An injured immature tooth may need one of the following procedures to improve the chances of saving the tooth due to a traumatic dental injuries:
This procedure encourages the root to continue development as the pulp is healed. Soft tissue is covered with medication to encourage growth. The tip of the root (apex) will continue to close as the child gets older. In turn, the walls of the root canal will thicken. If the pulp heals, no additional treatment will be necessary. The more mature the root becomes, the better the chance to save the tooth.
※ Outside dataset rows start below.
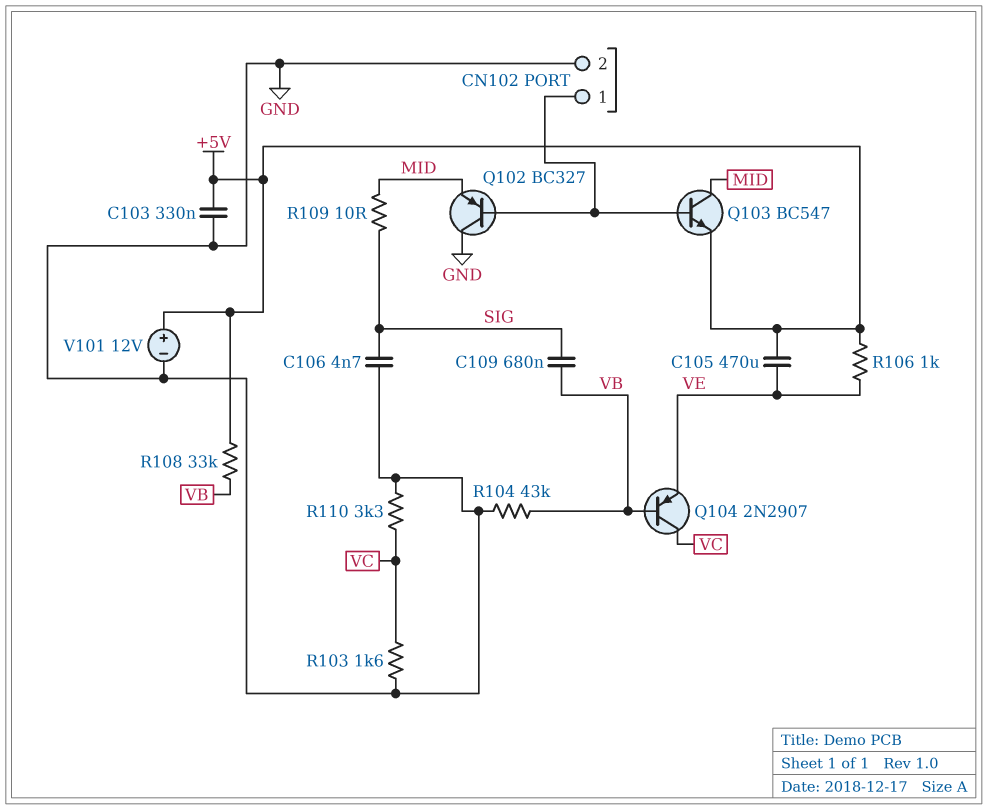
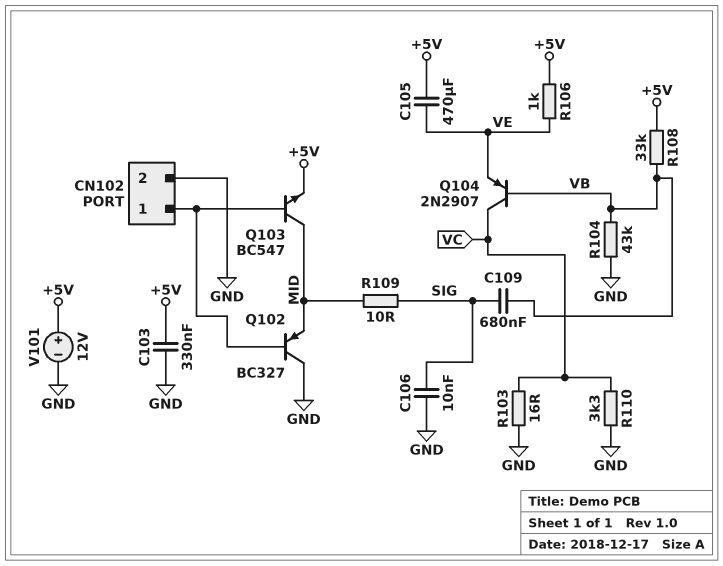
C106: 4.7nF (GND, SIG) -> 10nF (GND, SIG)
R103: 1.6k (GND, VC) -> 16 (GND, VC)

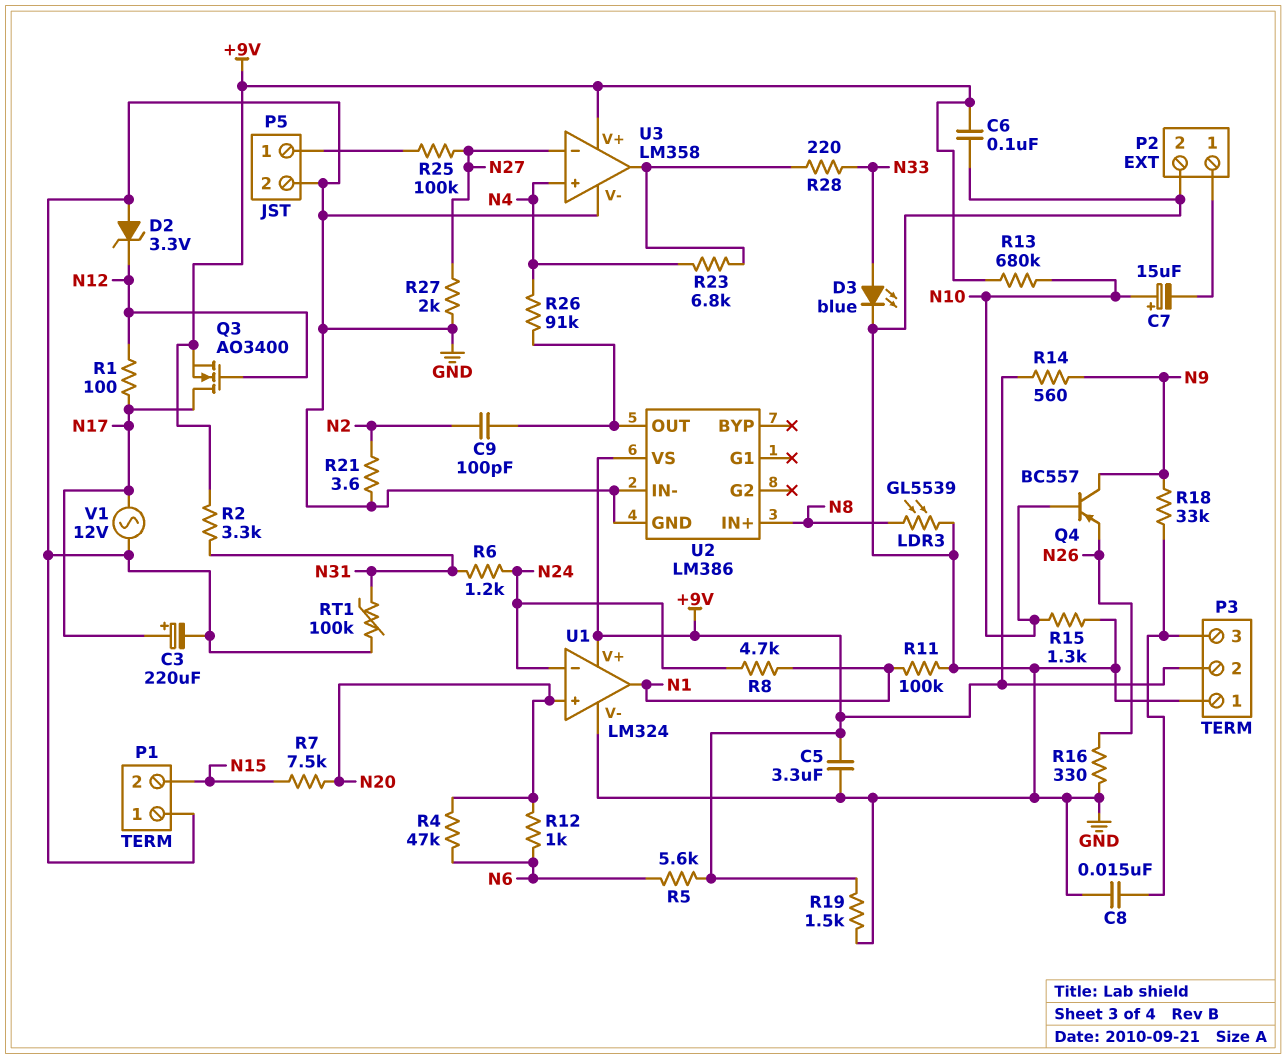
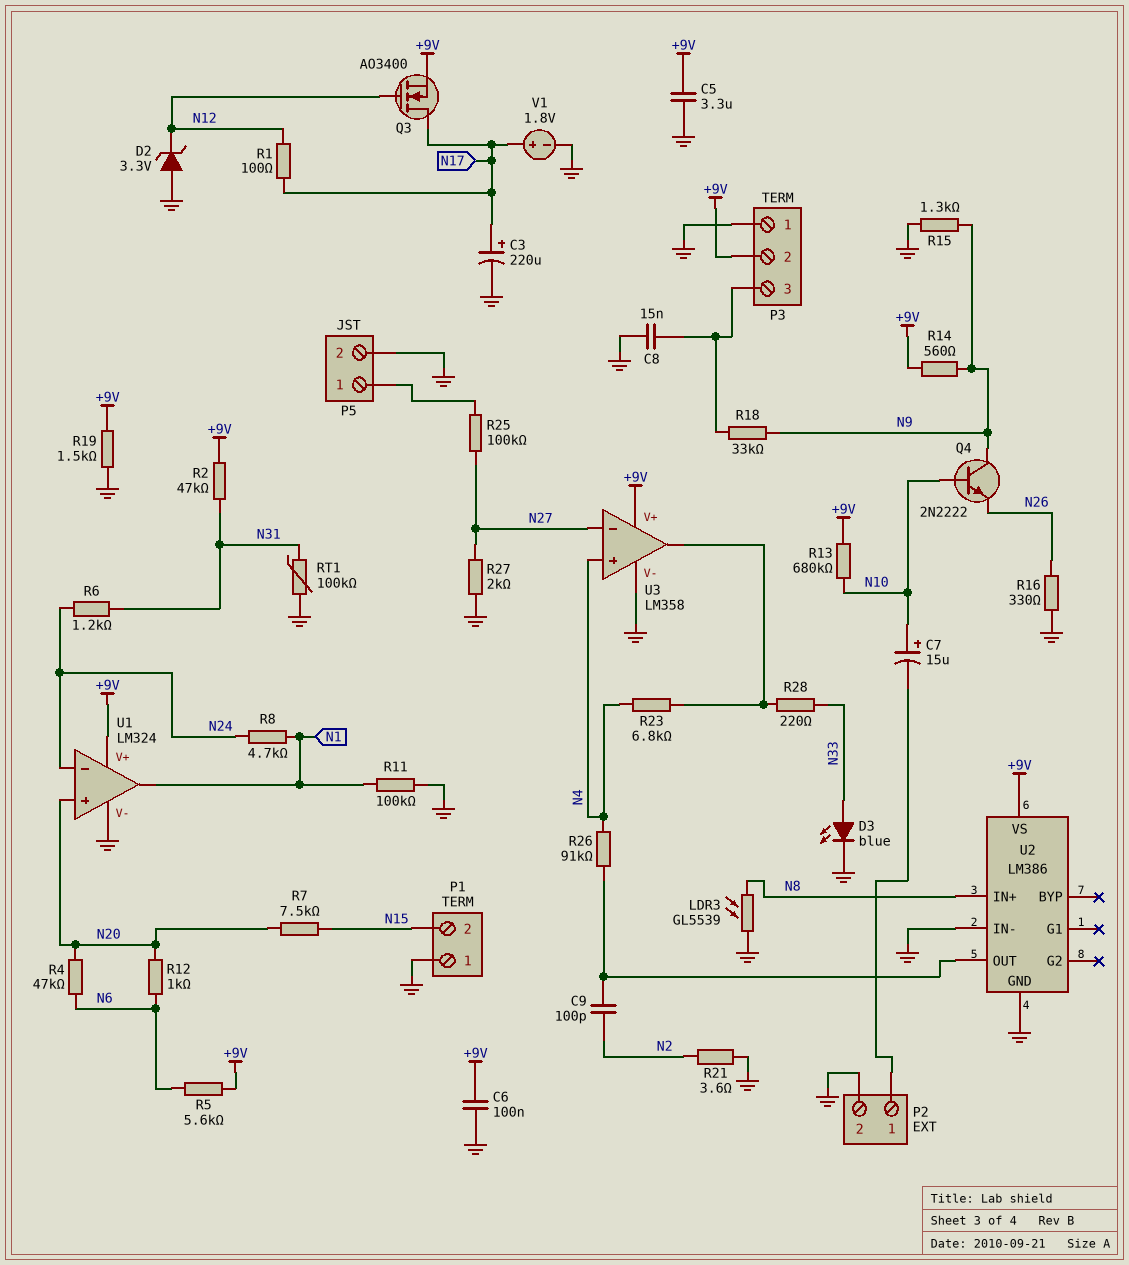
Q4: PNP BC557 (B N10, C N9, E N26) -> NPN 2N2222 (B N10, C N9, E N26)
R2: 3.3k (+9V, N31) -> 47k (+9V, N31)
R15: 1.3k (GND, N10) -> 1.3k (GND, N9)
V1: AC 12V (GND, N17) -> 1.8V (plus N17, minus GND)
In this case, the unhealthy pulp is removed. The doctor will use special medications to form a barrier at the end of the immature root. This will allow for adequate seal of the root canal system. At this point, the root canal walls will not continue to develop, making the tooth susceptible to fractures; so it is important to have the tooth properly restored by your dentist.
Traumatic dental injuries to the mouth can cause teeth to be pushed back into their sockets. Your endodontist or general dentist may reposition and stabilize your tooth. Root canal treatment is usually started within a few weeks of the injury and a medication, such as calcium hydroxide, will be placed inside the tooth. Eventually, a permanent root canal filling will be placed.
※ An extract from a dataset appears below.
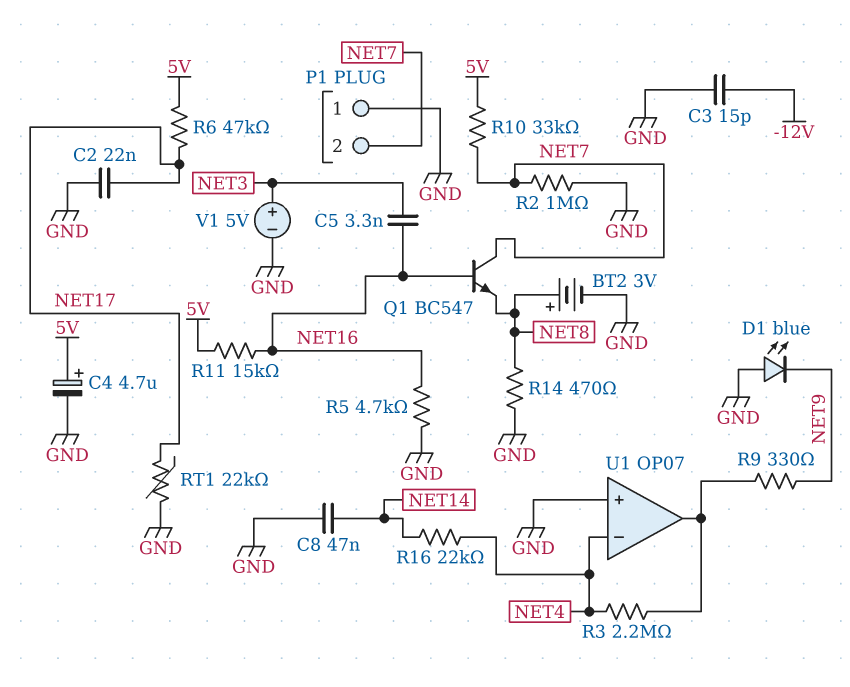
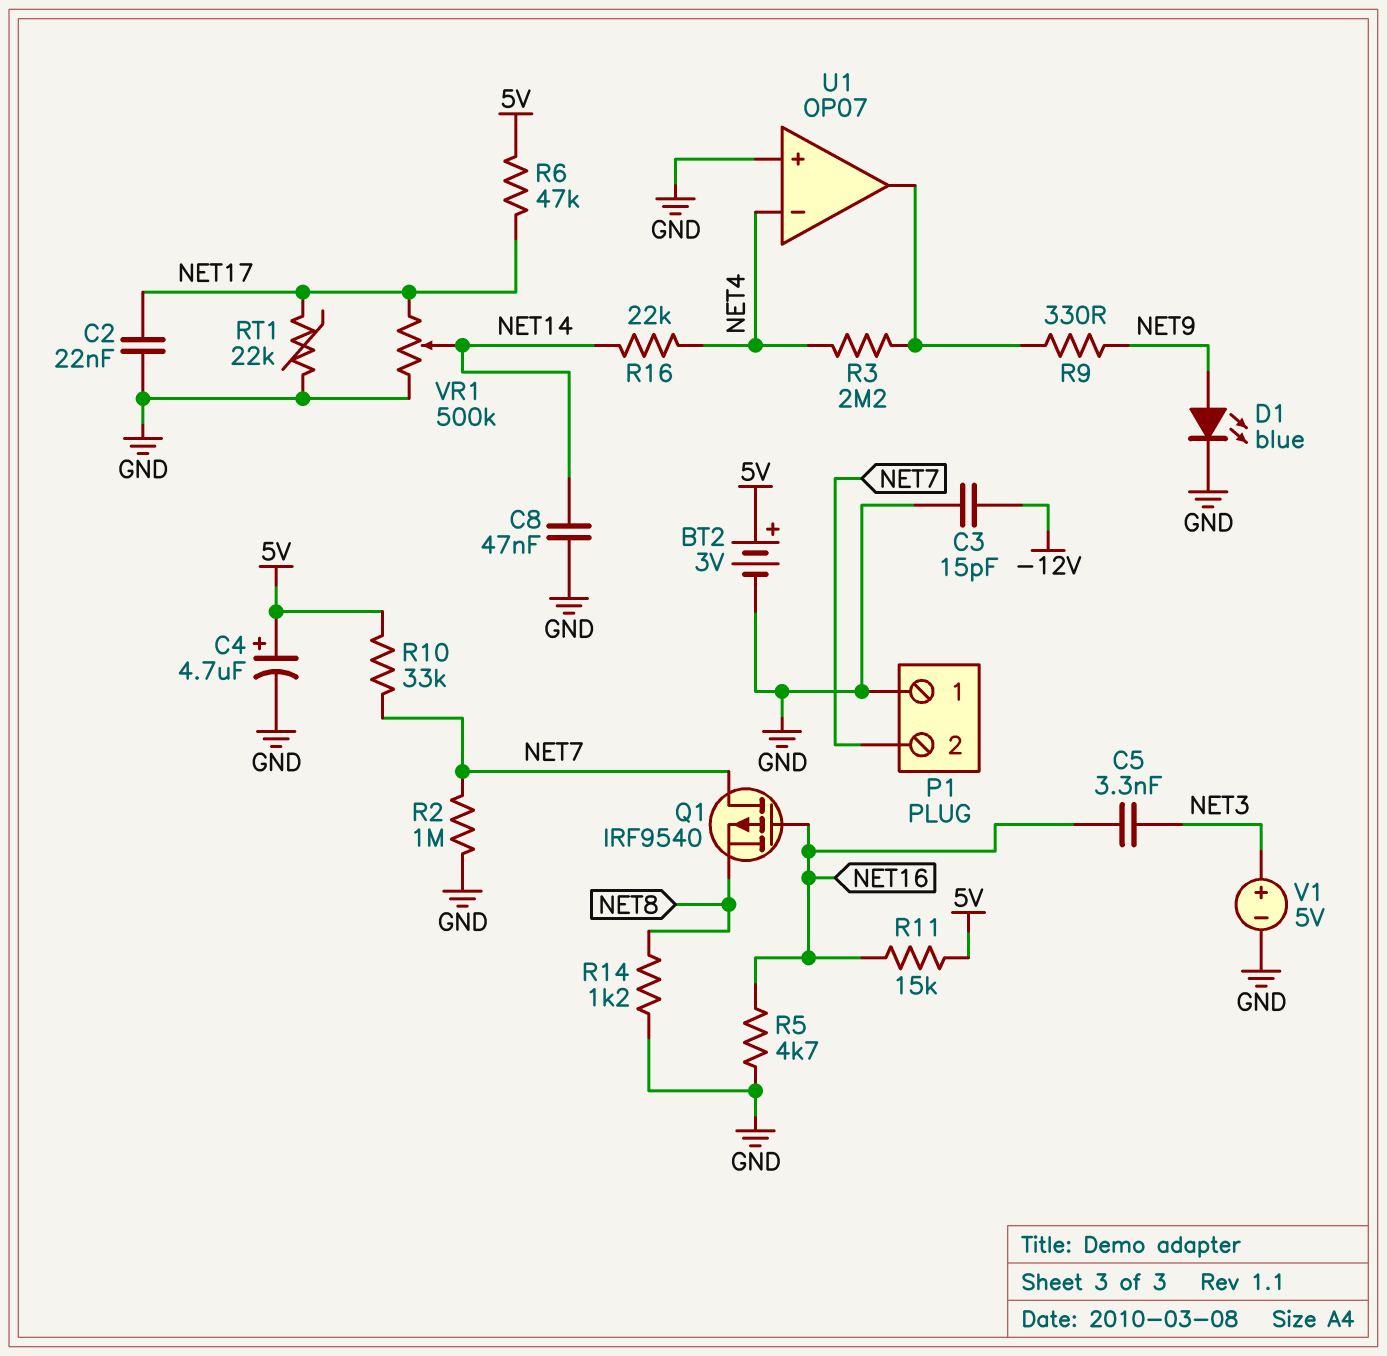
BT2: 3V (plus NET8, minus GND) -> 3V (plus 5V, minus GND)
D1: LED blue (A GND, K NET9) -> LED blue (A NET9, K GND)
Q1: NPN BC547 (B NET16, C NET7, E NET8) -> PMOS IRF9540 (G NET16, D NET7, S NET8)
R14: 470 (GND, NET8) -> 1.2k (GND, NET8)
VR1: none -> 500k (GND, NET17, wiper NET14)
Sometimes a tooth may be pushed partially out of the socket. Again, your endodontist or general dentist may reposition and stabilize your tooth. If the pulp remains healthy, then no other treatment is necessary. Yet, if the pulp becomes damaged or infected, root canal treatment will be required.
If traumatic dental injuries causes a tooth to be completely knocked out of your mouth, it is important that you are treated immediately! If this happens to you, keep the tooth moist. If possible, put it back into the socket. A tooth can be saved if it remains moist. You can even put the tooth in milk. It is critical to see your dentist immediately to have the tooth replanted. Your Endodontist may start root canal treatment based upon the stage of root development. The length of time the tooth was out of your mouth and the way the tooth was stored, may influence the type of treatment you receive.